Why GLMs are essential for ecology

Match the data structure:
- Binary data → binomial GLM
- Count data → Poisson/negative binomial GLM
- Proportions → beta regression GLM
Respect constraints:
- Probabilities stay between 0 and 1
- Counts stay non-negative
- Appropriate variance structures
Avoid invalid predictions:
- No negative counts
- No probabilities > 1
- Biologically meaningful scales
Better statistical properties:
- Proper hypothesis tests
- Accurate confidence intervals
- Correct standard errors

Using linear regression for non-normal data gives wrong answers!

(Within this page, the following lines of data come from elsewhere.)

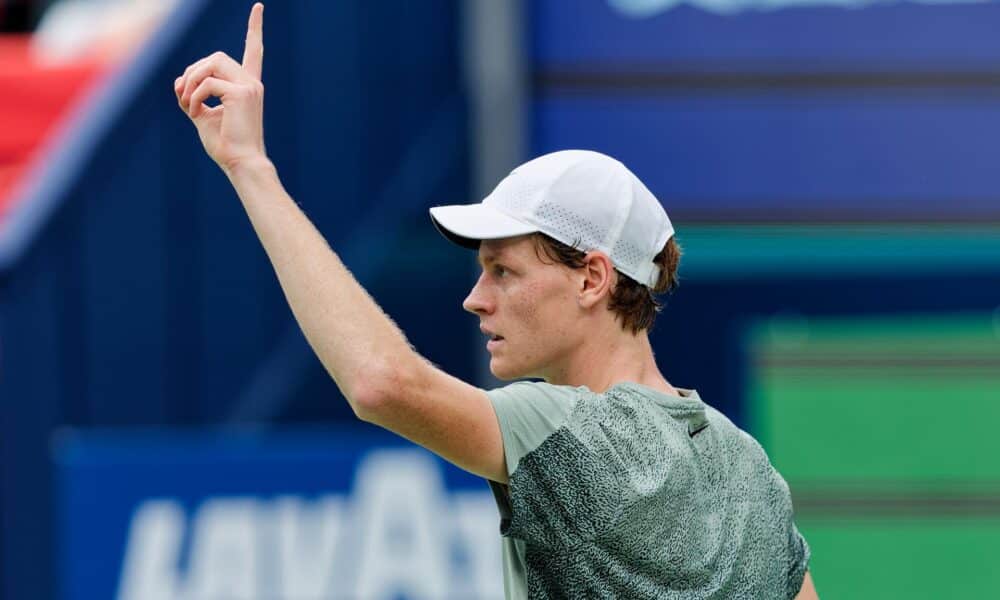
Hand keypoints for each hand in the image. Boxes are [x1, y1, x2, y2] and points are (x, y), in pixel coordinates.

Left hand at [174, 3, 265, 173]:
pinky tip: (196, 112)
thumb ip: (193, 95)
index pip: (254, 51)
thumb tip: (179, 80)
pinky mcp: (241, 94)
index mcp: (248, 87)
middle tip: (184, 95)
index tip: (259, 7)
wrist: (241, 163)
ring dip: (191, 81)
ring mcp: (249, 87)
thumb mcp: (204, 115)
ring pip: (210, 64)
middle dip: (193, 71)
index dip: (255, 28)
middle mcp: (252, 83)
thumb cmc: (226, 145)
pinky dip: (194, 96)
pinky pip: (206, 83)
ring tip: (188, 104)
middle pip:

2.9 Looking Ahead: The GLM Family

In this course, we’ll explore the GLM family systematically:

  Chapter                Model                Data_Type
1       3  Logistic Regression             Binary (0/1)
2       4   Poisson Regression                   Counts
3       5    Negative Binomial     Overdispersed Counts
4       6 Zero-Inflated Models Counts with Excess Zeros
5       7      Beta Regression        Proportions (0-1)
              Distribution        Link
1                 Binomial       Logit
2                  Poisson         Log
3        Negative Binomial         Log
4 Zero-Inflated Poisson/NB Logit + Log
5                     Beta       Logit

Each chapter will build on this GLM framework, adding new distributions and link functions as needed for different data types.

2.10 Key Takeaways

GLMs extend linear regression to handle non-normal data
Three components: random (distribution), systematic (linear predictor), link function
Link functions connect linear predictors to response scales and constrain predictions
glm() function in R implements the framework
Family argument specifies distribution and link
Maximum likelihood estimation instead of least squares
Deviance replaces sums of squares for measuring fit
Always explore your data first - understand structure, patterns, and potential issues
Essential for ecology because real data are rarely normal

2.11 Additional Resources

Dobson, A. J., & Barnett, A. G. (2018). An Introduction to Generalized Linear Models (4th ed.). CRC Press.
McCullagh, P., & Nelder, J. A. (1989). Generalized Linear Models (2nd ed.). Chapman and Hall/CRC. [The classic text]
Faraway, J. J. (2016). Extending the Linear Model with R: Generalized Linear, Mixed Effects and Nonparametric Regression Models (2nd ed.). CRC Press.
Dunn, P. K., & Smyth, G. K. (2018). Generalized Linear Models with Examples in R. Springer.
Zuur, A. F., Ieno, E. N., Walker, N., Saveliev, A. A., & Smith, G. M. (2009). Mixed Effects Models and Extensions in Ecology with R. Springer. [Chapter 2 on GLMs]

Now that we understand the GLM framework, we’re ready to apply it to binary data with logistic regression in Chapter 3!